10 thoughts on “Weird Times in the Far East, Part 3 (Final)”

  1. For me its more like Huh? than Hmmm. Maybe someone can help a guy out and connect a few of the dots. What do these trends mean in the larger picture? Is Russia on the cusp of collapse? If so, what does Game Theory say about the actions of the elites as it collapses? What will the peripheral nations do? How does the cauldron boiling around Israel affect or is affected by all this? Thanks in advance.

    1. No, I don’t think Russia is on the cusp of collapse. If I did, I would have said so. But Russia is decreasingly able to effectively govern all her territory, and that is likely to be a temptation for China.

      I don’t expect the temptation to play out in an out-and-out military invasion of Siberia. That’s not China’s MO, and it would be stupid. But China can put the squeeze on Russia in other ways, given the vulnerability of Russia’s vast and lightly guarded/populated territory. If China can begin to implement local policies that the central government in Moscow objects to, because there’s not much the “White Russian” core population can do about it, that will shift the balance of power in Asia as surely as the conquest of territory.

      To the question whether China WOULD do such a thing, the answer is, Of course. The pretext in virtually every case would be the exploitation of natural resources, which is driving much of China’s global policy right now. Siberia is stuffed with natural resources — like the other areas of Asia, Africa, and Latin America where China has been combining charm offensives with intimidation and arm-twisting.

      The hinge of the dynamic will be whether Russia tries to act preemptively, to prevent things from lining up to China’s advantage in Siberia, or accepts being unable to and negotiates the best surrender she can get. Right now, my money is on the former.

      And Russia and China don’t operate in a vacuum. The great strategic temptation represented by a poorly defended Siberia is not something only China will recognize. The problem in the region is that neither Russia nor Japan has a young, dynamic, outward-pushing population. India, for all its economic energy, is inward-looking and steeped in tradition. Korea is vibrant but divided, and in any case too small compared to either China or Japan. The Central Asian tribal peoples are poorly organized and not that numerous to begin with.

      So if you were to take a very crude perspective, the question would be whether the effective owner and exploiter of Siberia in this century will be China, Russia, or some combination of Westerners — the historical explorer peoples — who contract with Russia to get the region organized.

      Right now, I think most people would bet on China. I’m not so sure. But we’ll see. However things go, the huge imbalance of power and organization in northeast Asia is a major destabilizer.

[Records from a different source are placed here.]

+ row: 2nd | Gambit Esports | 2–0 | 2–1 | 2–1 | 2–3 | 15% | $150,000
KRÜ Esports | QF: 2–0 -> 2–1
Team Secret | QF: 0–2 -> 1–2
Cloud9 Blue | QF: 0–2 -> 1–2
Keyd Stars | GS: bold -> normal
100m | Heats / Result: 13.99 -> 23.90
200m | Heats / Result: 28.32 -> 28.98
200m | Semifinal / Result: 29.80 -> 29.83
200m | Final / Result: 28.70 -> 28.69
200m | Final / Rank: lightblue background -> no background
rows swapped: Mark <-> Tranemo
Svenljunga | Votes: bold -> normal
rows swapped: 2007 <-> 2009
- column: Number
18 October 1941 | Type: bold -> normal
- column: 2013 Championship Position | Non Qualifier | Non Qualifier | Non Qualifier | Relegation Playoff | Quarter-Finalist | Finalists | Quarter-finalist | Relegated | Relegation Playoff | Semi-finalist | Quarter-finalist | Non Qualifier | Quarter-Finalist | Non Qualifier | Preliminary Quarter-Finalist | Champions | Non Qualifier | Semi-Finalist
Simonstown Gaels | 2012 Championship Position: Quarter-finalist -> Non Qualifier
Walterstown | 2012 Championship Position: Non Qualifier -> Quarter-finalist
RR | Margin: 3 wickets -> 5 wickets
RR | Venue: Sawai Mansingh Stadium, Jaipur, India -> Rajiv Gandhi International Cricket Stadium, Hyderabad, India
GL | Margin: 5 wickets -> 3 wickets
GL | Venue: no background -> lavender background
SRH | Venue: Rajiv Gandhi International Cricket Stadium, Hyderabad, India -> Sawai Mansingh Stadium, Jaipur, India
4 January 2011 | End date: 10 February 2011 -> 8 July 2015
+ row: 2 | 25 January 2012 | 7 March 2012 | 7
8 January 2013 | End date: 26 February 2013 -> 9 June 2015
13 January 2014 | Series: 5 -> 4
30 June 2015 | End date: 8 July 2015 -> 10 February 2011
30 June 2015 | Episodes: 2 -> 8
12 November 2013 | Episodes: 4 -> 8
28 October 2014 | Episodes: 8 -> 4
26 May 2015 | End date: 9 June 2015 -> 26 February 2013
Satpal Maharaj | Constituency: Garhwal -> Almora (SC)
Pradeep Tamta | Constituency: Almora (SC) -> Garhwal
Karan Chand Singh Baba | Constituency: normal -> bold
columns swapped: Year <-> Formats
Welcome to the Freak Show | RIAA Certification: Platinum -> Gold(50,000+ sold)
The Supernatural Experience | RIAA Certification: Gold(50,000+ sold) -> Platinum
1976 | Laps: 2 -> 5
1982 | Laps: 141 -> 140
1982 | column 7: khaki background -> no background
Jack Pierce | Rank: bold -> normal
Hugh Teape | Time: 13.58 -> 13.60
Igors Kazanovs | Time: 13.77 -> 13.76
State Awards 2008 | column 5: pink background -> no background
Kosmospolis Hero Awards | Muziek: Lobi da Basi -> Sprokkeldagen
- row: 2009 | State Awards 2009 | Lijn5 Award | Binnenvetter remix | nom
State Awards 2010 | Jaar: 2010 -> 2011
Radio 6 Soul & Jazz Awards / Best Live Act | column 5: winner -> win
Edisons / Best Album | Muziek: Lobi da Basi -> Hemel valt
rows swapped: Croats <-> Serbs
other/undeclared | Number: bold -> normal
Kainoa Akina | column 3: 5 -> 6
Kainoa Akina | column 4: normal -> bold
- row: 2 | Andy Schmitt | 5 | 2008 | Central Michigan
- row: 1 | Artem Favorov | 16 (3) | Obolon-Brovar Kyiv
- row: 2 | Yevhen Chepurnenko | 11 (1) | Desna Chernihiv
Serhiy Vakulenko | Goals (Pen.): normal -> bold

  2. Russia isn’t collapsing, it’s still in a prolonged decline. It’s also quite effectively hemmed by Europe and China and is going to be spending the next couple of decades trying to retain some sway over the former Soviet possessions in Central Asia.

  3. What China-Pakistan nexus???

    Pakistan isn’t anybody’s idea of a desirable ally. They might be sucking up to China because the Chinese represent about the only possible replacement for US aid, but China isn’t all that eager. Pakistan may try to sell the Chinese that they can help them with controlling the Islamic militants that are working against China (and train ing in Pakistan, but the Chinese have had plenty of time to note Pakistan’s obvious lack of sincerity and effectiveness.

  4. It’s a nasty brutish place, read Ghelfi, ‘the Burning Lake’ for the fictional tableau,
    or Maier’s ‘Black Earth’ for the real view. Historically that area has been a flashpoint.